▶ [DATA TO PROCESS]

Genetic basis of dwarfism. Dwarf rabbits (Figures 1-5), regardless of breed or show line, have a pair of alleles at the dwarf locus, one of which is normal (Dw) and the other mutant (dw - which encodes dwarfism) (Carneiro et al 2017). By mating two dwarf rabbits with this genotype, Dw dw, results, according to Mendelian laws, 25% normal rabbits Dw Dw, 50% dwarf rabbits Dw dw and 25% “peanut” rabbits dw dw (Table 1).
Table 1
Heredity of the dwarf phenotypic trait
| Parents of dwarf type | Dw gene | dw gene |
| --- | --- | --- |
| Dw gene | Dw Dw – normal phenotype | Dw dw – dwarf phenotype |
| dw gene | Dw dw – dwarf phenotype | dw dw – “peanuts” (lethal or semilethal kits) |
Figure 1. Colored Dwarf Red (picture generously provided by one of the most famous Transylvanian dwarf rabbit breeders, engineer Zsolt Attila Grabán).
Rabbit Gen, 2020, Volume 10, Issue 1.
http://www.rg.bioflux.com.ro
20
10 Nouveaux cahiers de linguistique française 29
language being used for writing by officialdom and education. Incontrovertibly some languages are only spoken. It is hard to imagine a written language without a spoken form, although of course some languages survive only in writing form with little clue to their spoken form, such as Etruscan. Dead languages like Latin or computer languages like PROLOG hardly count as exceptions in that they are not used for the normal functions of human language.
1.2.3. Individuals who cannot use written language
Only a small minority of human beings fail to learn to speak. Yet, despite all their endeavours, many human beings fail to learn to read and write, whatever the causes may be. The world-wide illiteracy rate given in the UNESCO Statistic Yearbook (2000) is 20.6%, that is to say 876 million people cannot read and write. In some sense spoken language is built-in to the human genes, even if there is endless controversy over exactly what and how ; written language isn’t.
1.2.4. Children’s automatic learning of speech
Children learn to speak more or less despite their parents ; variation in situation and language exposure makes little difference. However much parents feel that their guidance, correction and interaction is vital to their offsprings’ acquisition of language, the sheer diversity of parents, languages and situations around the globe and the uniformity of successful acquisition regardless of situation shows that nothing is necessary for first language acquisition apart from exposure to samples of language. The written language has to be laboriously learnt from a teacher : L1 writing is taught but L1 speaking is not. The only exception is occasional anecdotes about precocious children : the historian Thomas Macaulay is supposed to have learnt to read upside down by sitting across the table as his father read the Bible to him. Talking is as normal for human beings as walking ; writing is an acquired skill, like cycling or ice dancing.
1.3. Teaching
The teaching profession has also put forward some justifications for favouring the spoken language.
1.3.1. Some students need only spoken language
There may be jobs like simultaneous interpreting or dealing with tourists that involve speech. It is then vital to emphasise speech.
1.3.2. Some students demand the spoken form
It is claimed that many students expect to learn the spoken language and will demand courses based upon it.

▶ [PROBLEM TO WORK ON] Could you write out the full data verbatim?

▶ [OUTPUT]
Genetic basis of dwarfism. Dwarf rabbits (Figures 1-5), regardless of breed or show line, have a pair of alleles at the dwarf locus, one of which is normal (Dw) and the other mutant (dw - which encodes dwarfism) (Carneiro et al 2017). By mating two dwarf rabbits with this genotype, Dw dw, results, according to Mendelian laws, 25% normal rabbits Dw Dw, 50% dwarf rabbits Dw dw and 25% “peanut” rabbits dw dw (Table 1).
Table 1
Heredity of the dwarf phenotypic trait
| Parents of dwarf type | Dw gene | dw gene |
| --- | --- | --- |
| Dw gene | Dw Dw – normal phenotype | Dw dw – dwarf phenotype |
| dw gene | Dw dw – dwarf phenotype | dw dw – “peanuts” (lethal or semilethal kits) |
Figure 1. Colored Dwarf Red (picture generously provided by one of the most famous Transylvanian dwarf rabbit breeders, engineer Zsolt Attila Grabán).
Rabbit Gen, 2020, Volume 10, Issue 1.
http://www.rg.bioflux.com.ro
20
10 Nouveaux cahiers de linguistique française 29
language being used for writing by officialdom and education. Incontrovertibly some languages are only spoken. It is hard to imagine a written language without a spoken form, although of course some languages survive only in writing form with little clue to their spoken form, such as Etruscan. Dead languages like Latin or computer languages like PROLOG hardly count as exceptions in that they are not used for the normal functions of human language.
1.2.3. Individuals who cannot use written language
Only a small minority of human beings fail to learn to speak. Yet, despite all their endeavours, many human beings fail to learn to read and write, whatever the causes may be. The world-wide illiteracy rate given in the UNESCO Statistic Yearbook (2000) is 20.6%, that is to say 876 million people cannot read and write. In some sense spoken language is built-in to the human genes, even if there is endless controversy over exactly what and how ; written language isn’t.
1.2.4. Children’s automatic learning of speech
Children learn to speak more or less despite their parents ; variation in situation and language exposure makes little difference. However much parents feel that their guidance, correction and interaction is vital to their offsprings’ acquisition of language, the sheer diversity of parents, languages and situations around the globe and the uniformity of successful acquisition regardless of situation shows that nothing is necessary for first language acquisition apart from exposure to samples of language. The written language has to be laboriously learnt from a teacher : L1 writing is taught but L1 speaking is not. The only exception is occasional anecdotes about precocious children : the historian Thomas Macaulay is supposed to have learnt to read upside down by sitting across the table as his father read the Bible to him. Talking is as normal for human beings as walking ; writing is an acquired skill, like cycling or ice dancing.
1.3. Teaching
The teaching profession has also put forward some justifications for favouring the spoken language.
1.3.1. Some students need only spoken language
There may be jobs like simultaneous interpreting or dealing with tourists that involve speech. It is then vital to emphasise speech.
1.3.2. Some students demand the spoken form
It is claimed that many students expect to learn the spoken language and will demand courses based upon it.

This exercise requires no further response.